Collected data
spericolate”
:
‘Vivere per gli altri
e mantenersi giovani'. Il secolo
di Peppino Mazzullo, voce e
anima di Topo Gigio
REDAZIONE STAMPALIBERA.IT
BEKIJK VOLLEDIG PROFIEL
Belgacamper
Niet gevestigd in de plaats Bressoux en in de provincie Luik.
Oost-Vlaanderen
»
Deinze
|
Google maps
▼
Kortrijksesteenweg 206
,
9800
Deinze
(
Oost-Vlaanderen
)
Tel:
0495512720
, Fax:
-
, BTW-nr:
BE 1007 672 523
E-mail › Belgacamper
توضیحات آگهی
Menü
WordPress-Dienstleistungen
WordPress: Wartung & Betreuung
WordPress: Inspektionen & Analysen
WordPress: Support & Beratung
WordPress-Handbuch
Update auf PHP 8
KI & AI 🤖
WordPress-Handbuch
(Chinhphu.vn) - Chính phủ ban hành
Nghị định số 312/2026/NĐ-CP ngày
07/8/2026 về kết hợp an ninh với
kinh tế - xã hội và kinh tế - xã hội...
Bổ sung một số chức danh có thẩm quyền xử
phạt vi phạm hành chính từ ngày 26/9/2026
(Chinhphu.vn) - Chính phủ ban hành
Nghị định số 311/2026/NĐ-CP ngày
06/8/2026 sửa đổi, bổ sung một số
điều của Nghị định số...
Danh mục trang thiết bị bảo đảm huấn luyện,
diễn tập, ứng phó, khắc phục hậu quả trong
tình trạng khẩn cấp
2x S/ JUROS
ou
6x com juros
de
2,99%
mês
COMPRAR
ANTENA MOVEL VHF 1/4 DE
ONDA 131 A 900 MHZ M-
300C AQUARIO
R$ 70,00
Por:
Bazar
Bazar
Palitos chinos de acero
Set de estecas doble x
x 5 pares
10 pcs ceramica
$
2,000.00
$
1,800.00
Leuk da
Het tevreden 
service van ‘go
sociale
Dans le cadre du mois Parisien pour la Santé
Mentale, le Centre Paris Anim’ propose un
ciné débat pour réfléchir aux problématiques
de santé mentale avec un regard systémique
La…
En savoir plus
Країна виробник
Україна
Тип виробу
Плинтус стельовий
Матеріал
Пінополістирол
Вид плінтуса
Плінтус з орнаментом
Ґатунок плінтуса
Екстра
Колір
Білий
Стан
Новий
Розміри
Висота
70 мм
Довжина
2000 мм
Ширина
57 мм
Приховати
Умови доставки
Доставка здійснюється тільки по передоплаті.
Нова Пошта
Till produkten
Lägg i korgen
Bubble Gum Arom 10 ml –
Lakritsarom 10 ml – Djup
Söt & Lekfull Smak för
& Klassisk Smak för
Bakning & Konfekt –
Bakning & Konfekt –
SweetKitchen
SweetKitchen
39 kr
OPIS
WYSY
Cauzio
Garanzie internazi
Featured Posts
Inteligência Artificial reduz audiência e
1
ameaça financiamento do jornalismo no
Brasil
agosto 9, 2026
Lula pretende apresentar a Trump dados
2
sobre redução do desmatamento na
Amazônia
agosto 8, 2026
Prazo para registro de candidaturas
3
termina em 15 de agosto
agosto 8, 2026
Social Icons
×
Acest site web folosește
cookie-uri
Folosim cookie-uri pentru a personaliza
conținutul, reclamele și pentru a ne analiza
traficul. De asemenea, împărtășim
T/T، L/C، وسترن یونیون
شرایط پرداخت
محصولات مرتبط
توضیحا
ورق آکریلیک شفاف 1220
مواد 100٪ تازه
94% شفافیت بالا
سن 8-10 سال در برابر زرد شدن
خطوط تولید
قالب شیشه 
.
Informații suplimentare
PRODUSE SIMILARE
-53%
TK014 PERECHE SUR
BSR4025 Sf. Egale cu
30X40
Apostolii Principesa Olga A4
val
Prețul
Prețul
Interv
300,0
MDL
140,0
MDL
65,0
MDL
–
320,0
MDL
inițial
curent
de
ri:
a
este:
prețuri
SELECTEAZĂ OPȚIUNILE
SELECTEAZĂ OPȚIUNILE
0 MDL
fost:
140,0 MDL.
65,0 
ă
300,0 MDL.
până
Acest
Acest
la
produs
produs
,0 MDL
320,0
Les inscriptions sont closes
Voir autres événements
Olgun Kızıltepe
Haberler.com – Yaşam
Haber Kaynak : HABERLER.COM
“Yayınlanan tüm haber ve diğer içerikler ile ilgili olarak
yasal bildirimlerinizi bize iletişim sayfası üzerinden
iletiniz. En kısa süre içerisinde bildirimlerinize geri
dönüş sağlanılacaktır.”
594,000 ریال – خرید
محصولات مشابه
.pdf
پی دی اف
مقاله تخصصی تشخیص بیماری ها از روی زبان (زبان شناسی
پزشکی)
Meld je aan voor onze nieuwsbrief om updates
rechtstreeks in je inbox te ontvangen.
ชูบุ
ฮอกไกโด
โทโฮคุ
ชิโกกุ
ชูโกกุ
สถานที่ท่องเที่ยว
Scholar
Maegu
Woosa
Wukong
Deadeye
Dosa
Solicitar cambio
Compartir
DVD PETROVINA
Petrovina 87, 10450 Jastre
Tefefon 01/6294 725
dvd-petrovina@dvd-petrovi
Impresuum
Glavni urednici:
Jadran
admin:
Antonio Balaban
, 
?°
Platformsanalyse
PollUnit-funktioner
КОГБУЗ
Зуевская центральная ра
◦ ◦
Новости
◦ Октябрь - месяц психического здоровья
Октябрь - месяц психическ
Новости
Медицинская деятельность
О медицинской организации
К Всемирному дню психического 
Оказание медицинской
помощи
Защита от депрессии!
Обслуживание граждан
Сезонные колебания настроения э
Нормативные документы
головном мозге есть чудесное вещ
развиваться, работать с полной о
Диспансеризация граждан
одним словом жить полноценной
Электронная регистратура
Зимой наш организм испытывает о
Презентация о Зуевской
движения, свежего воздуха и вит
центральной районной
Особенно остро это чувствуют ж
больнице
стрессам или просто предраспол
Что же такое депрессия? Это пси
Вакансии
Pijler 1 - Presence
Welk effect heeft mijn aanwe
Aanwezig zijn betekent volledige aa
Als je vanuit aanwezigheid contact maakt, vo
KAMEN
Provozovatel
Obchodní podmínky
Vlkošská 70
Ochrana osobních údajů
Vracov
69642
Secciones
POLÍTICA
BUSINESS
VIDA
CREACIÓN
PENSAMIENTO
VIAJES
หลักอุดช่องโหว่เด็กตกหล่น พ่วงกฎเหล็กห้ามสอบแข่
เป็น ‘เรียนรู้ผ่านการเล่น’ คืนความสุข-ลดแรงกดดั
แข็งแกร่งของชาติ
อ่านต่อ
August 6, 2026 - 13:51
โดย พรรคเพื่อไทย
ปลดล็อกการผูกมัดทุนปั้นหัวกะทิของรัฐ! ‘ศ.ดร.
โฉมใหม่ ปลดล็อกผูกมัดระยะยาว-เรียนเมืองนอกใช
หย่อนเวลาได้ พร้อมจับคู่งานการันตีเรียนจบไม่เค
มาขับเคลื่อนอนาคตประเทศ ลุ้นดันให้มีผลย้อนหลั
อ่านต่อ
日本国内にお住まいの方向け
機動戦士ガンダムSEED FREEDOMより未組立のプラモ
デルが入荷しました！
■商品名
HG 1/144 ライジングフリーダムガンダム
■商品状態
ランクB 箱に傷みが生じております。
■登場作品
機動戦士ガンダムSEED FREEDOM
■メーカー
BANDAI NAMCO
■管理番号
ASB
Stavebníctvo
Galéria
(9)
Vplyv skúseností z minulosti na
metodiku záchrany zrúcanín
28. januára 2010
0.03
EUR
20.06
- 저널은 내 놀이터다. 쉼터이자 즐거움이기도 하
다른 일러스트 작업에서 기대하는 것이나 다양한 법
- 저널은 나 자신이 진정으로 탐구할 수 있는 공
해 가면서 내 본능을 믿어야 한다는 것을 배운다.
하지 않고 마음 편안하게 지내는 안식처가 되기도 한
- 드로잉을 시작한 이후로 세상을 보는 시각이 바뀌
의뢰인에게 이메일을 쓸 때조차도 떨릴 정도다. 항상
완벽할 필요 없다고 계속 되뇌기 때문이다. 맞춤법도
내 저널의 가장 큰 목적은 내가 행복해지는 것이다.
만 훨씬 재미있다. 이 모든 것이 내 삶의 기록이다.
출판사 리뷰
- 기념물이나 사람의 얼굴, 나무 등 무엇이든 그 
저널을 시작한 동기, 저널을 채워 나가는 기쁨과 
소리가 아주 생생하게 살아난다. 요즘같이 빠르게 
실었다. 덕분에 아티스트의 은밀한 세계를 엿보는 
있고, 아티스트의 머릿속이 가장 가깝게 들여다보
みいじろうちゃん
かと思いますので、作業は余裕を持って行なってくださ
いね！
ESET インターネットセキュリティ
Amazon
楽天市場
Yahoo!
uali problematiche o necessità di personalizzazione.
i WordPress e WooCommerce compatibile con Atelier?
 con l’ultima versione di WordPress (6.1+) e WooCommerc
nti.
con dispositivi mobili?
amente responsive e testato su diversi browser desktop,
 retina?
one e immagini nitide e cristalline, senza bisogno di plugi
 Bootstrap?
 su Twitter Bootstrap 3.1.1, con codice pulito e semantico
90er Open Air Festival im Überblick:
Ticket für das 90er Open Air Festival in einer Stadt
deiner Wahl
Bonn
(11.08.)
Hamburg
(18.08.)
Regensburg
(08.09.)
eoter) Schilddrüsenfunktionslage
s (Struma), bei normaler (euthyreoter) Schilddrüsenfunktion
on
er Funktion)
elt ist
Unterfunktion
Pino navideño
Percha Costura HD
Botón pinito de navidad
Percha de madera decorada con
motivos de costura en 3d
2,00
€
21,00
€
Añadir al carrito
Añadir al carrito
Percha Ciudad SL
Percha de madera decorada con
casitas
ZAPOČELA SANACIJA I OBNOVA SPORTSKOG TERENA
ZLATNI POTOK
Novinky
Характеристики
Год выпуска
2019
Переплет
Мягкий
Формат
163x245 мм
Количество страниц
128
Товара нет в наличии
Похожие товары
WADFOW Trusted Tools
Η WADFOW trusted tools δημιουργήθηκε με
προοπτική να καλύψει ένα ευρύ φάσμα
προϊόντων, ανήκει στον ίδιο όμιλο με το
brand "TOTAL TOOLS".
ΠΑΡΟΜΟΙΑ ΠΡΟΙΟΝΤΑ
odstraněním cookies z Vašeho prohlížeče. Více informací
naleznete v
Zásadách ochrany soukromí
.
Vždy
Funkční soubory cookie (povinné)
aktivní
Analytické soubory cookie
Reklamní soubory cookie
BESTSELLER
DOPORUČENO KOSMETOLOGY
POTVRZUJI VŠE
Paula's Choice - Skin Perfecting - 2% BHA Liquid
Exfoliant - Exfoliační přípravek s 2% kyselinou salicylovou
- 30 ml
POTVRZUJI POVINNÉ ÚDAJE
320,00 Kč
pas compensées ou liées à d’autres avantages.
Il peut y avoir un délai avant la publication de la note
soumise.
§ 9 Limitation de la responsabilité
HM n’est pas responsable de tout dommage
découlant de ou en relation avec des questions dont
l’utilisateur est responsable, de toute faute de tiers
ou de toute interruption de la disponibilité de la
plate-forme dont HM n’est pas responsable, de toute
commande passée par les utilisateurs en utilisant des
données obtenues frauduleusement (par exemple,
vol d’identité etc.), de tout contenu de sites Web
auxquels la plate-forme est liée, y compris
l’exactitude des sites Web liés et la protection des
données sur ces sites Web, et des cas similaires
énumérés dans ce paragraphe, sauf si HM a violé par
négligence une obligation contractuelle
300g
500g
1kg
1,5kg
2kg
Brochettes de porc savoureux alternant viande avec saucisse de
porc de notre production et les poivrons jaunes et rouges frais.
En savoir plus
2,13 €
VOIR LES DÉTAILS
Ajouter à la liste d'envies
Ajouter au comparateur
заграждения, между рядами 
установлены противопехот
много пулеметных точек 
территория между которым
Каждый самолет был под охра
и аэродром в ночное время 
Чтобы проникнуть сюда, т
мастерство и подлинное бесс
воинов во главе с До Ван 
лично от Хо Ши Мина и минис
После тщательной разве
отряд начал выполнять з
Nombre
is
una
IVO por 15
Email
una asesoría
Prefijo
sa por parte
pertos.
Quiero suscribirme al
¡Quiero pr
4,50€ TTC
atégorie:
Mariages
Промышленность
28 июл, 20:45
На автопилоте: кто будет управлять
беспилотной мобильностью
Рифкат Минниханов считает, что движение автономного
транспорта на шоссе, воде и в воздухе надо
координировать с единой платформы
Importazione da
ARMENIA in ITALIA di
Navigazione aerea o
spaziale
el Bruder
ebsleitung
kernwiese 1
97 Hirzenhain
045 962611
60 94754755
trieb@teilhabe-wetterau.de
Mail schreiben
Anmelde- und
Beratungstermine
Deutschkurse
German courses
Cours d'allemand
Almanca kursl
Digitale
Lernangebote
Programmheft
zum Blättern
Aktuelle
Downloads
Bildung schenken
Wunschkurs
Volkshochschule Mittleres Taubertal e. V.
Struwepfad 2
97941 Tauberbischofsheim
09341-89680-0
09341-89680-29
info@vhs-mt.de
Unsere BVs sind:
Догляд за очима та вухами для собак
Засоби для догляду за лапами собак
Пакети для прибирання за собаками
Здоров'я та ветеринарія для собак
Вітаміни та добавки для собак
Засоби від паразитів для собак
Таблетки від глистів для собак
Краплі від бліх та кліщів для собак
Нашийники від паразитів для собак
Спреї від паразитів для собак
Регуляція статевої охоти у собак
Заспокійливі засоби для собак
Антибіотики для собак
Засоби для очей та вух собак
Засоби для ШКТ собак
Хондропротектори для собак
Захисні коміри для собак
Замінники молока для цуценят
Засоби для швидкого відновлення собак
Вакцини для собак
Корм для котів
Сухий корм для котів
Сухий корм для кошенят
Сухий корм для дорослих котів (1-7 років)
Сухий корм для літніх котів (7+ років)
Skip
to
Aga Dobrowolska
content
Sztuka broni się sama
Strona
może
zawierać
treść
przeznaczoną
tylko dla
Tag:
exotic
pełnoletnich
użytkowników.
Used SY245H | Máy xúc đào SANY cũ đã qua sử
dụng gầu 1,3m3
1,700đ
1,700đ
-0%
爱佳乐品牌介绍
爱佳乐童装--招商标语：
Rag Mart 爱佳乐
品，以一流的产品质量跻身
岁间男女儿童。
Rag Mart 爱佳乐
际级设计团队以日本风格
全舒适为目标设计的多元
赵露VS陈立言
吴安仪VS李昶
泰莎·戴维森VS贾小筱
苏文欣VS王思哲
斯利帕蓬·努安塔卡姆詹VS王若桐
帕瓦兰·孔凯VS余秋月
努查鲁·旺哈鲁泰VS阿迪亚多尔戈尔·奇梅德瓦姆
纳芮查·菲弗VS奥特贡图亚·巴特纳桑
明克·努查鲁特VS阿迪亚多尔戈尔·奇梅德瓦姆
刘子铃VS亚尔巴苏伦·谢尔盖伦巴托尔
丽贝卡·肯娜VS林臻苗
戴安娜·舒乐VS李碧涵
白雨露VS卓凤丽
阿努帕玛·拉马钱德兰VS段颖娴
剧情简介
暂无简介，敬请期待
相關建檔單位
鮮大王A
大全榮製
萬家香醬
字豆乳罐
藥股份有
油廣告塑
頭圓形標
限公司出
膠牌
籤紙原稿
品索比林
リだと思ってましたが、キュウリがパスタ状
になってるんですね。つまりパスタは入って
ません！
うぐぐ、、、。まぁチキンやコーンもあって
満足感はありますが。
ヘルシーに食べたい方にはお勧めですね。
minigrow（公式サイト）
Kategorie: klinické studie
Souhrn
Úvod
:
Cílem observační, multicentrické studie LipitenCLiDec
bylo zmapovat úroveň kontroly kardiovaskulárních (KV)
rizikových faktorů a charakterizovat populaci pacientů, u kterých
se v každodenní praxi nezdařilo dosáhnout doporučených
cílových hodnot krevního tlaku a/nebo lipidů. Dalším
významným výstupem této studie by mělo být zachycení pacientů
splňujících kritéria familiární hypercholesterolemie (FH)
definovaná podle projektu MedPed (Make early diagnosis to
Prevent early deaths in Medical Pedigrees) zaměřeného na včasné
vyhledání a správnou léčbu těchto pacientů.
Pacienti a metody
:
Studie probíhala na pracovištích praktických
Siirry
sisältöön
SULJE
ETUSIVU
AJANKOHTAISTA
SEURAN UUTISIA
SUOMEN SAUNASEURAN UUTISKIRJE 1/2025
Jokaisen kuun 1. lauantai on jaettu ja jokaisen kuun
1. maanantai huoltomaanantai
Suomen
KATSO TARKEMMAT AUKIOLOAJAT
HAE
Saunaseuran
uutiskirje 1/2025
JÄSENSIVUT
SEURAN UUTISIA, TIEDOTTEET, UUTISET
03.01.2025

▶ **WORK TASK**
Search the data for the string "років" and say how many lines include it, giving only the number.

▶ **ANSWER TO THIS PROBLEM**
2